One of the main interests of our journey lay, I think, in the fact that we adopted as nearly as might be themethods of the Indians. It has been said and written again and again that to travel with the speed and lightness of an Indian is beyond the powers of the white, and is a certain road to disaster. We did not find it so. Of course, had we failed to kill the final caribou we should in another day have found ourselves empty-handed in the heart of a country “where many have starved.” Even then I fancy that with rod and rifle we would have won our way out without much hardship. As it was, with the venison to keep up our strength, we rivalled, if we did not actually surpass, the average speed of Indian travel.

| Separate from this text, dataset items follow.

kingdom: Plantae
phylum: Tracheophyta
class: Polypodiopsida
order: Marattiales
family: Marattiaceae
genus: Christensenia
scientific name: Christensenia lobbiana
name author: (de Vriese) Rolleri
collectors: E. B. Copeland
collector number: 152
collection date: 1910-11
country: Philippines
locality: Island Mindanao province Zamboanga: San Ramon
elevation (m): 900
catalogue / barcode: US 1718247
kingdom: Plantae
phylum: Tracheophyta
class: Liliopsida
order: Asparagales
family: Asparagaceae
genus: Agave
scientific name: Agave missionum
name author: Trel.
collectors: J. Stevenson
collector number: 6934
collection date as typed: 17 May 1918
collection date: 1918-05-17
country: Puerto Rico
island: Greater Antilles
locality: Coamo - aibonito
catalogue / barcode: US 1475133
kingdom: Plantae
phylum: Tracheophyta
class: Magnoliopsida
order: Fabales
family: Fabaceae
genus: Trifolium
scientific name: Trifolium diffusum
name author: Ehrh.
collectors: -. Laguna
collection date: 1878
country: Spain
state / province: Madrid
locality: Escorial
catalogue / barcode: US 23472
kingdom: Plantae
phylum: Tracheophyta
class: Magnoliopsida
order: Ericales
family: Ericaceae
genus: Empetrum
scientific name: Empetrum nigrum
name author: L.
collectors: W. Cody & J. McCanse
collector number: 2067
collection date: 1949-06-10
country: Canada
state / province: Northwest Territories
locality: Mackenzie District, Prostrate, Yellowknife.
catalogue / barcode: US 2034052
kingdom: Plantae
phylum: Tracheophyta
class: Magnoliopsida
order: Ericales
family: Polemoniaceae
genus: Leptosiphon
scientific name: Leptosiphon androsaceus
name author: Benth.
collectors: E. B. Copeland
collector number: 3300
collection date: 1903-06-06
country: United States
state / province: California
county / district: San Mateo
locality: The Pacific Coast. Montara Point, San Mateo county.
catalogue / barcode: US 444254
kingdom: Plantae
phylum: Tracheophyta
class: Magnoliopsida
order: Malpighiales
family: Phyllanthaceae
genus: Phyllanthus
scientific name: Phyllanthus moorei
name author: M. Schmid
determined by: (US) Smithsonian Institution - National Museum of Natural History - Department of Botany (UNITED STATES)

On August 30th, at eight in the morning, we left our camp on the George, and by September 10th, at four in the afternoon, we were at Nain. Of these eleven days, a whole one was spent in relay packing, and on three occasions repairs to boots and other wilderness exigencies only allowed us half-a-day’s march. In addition to the ordinary work of camping and breaking camp, we cached our canoe against the winter on the uplands. Nor did we abandon any of our outfit on the journey, and never at any time did our packs average under 50 lbs. in weight. As we had to find our way (for the Indians’ single line to the coast is well known to them) and so went many miles out of our course, I think it may fairly be inferred that white men can attain results in wilderness travel which will bear some kind of comparison with the achievements of the red.